*** RECORDS PROVIDED ***

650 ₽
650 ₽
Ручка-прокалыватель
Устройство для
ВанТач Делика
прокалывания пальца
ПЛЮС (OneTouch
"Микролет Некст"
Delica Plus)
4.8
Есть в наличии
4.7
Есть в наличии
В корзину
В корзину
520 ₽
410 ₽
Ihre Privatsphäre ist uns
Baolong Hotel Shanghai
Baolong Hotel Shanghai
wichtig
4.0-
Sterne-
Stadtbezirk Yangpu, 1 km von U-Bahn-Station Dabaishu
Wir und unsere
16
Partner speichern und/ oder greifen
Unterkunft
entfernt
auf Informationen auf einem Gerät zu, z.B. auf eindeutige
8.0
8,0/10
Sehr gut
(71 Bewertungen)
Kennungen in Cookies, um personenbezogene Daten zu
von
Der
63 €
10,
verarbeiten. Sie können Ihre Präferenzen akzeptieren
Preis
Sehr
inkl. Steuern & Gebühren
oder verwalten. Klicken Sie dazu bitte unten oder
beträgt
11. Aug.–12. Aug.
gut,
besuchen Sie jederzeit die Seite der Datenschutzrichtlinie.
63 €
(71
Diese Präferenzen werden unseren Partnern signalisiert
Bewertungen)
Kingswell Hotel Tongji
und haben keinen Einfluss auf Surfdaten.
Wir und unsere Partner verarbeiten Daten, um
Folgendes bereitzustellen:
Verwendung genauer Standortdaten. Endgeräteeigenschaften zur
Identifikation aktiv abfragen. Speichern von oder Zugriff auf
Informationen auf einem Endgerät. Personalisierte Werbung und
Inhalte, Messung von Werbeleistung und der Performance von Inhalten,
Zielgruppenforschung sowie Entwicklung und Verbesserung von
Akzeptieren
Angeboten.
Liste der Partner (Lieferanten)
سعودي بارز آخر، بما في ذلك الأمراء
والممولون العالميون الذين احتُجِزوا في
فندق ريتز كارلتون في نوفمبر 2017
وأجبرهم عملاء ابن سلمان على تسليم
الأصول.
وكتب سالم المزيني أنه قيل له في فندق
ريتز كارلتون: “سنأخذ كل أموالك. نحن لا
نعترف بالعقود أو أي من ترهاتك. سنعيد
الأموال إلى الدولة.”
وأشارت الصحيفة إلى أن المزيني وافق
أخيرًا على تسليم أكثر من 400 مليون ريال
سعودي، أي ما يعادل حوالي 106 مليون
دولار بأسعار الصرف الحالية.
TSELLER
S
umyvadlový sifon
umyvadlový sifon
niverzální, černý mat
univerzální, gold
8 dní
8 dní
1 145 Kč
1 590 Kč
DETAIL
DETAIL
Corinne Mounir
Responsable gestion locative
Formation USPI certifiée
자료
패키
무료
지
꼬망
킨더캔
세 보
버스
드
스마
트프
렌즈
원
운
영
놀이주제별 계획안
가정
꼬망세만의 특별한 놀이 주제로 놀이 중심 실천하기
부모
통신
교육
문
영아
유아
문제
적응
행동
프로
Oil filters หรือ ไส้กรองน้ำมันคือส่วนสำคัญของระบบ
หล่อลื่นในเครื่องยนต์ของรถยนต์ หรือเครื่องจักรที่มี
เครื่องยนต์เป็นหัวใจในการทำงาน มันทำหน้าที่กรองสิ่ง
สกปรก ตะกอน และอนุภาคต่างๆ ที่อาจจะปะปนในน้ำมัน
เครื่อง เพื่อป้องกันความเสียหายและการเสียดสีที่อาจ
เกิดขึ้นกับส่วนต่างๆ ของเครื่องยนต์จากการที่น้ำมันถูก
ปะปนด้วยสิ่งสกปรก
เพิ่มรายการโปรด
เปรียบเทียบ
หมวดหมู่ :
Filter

*** End of RECORDS PROVIDED ***

(PROBLEM DETAILS) Reproduce every line of the records above word for word, keeping the original order.

(RESPONSE BOX)
650 ₽
650 ₽
Ручка-прокалыватель
Устройство для
ВанТач Делика
прокалывания пальца
ПЛЮС (OneTouch
"Микролет Некст"
Delica Plus)
4.8
Есть в наличии
4.7
Есть в наличии
В корзину
В корзину
520 ₽
410 ₽
Ihre Privatsphäre ist uns
Baolong Hotel Shanghai
Baolong Hotel Shanghai
wichtig
4.0-
Sterne-
Stadtbezirk Yangpu, 1 km von U-Bahn-Station Dabaishu
Wir und unsere
16
Partner speichern und/ oder greifen
Unterkunft
entfernt
auf Informationen auf einem Gerät zu, z.B. auf eindeutige
8.0
8,0/10
Sehr gut
(71 Bewertungen)
Kennungen in Cookies, um personenbezogene Daten zu
von
Der
63 €
10,
verarbeiten. Sie können Ihre Präferenzen akzeptieren
Preis
Sehr
inkl. Steuern & Gebühren
oder verwalten. Klicken Sie dazu bitte unten oder
beträgt
11. Aug.–12. Aug.
gut,
besuchen Sie jederzeit die Seite der Datenschutzrichtlinie.
63 €
(71
Diese Präferenzen werden unseren Partnern signalisiert
Bewertungen)
Kingswell Hotel Tongji
und haben keinen Einfluss auf Surfdaten.
Wir und unsere Partner verarbeiten Daten, um
Folgendes bereitzustellen:
Verwendung genauer Standortdaten. Endgeräteeigenschaften zur
Identifikation aktiv abfragen. Speichern von oder Zugriff auf
Informationen auf einem Endgerät. Personalisierte Werbung und
Inhalte, Messung von Werbeleistung und der Performance von Inhalten,
Zielgruppenforschung sowie Entwicklung und Verbesserung von
Akzeptieren
Angeboten.
Liste der Partner (Lieferanten)
سعودي بارز آخر، بما في ذلك الأمراء
والممولون العالميون الذين احتُجِزوا في
فندق ريتز كارلتون في نوفمبر 2017
وأجبرهم عملاء ابن سلمان على تسليم
الأصول.
وكتب سالم المزيني أنه قيل له في فندق
ريتز كارلتون: “سنأخذ كل أموالك. نحن لا
نعترف بالعقود أو أي من ترهاتك. سنعيد
الأموال إلى الدولة.”
وأشارت الصحيفة إلى أن المزيني وافق
أخيرًا على تسليم أكثر من 400 مليون ريال
سعودي، أي ما يعادل حوالي 106 مليون
دولار بأسعار الصرف الحالية.
TSELLER
S
umyvadlový sifon
umyvadlový sifon
niverzální, černý mat
univerzální, gold
8 dní
8 dní
1 145 Kč
1 590 Kč
DETAIL
DETAIL
Corinne Mounir
Responsable gestion locative
Formation USPI certifiée
자료
패키
무료
지
꼬망
킨더캔
세 보
버스
드
스마
트프
렌즈
원
운
영
놀이주제별 계획안
가정
꼬망세만의 특별한 놀이 주제로 놀이 중심 실천하기
부모
통신
교육
문
영아
유아
문제
적응
행동
프로
Oil filters หรือ ไส้กรองน้ำมันคือส่วนสำคัญของระบบ
หล่อลื่นในเครื่องยนต์ของรถยนต์ หรือเครื่องจักรที่มี
เครื่องยนต์เป็นหัวใจในการทำงาน มันทำหน้าที่กรองสิ่ง
สกปรก ตะกอน และอนุภาคต่างๆ ที่อาจจะปะปนในน้ำมัน
เครื่อง เพื่อป้องกันความเสียหายและการเสียดสีที่อาจ
เกิดขึ้นกับส่วนต่างๆ ของเครื่องยนต์จากการที่น้ำมันถูก
ปะปนด้วยสิ่งสกปรก
เพิ่มรายการโปรด
เปรียบเทียบ
หมวดหมู่ :
Filter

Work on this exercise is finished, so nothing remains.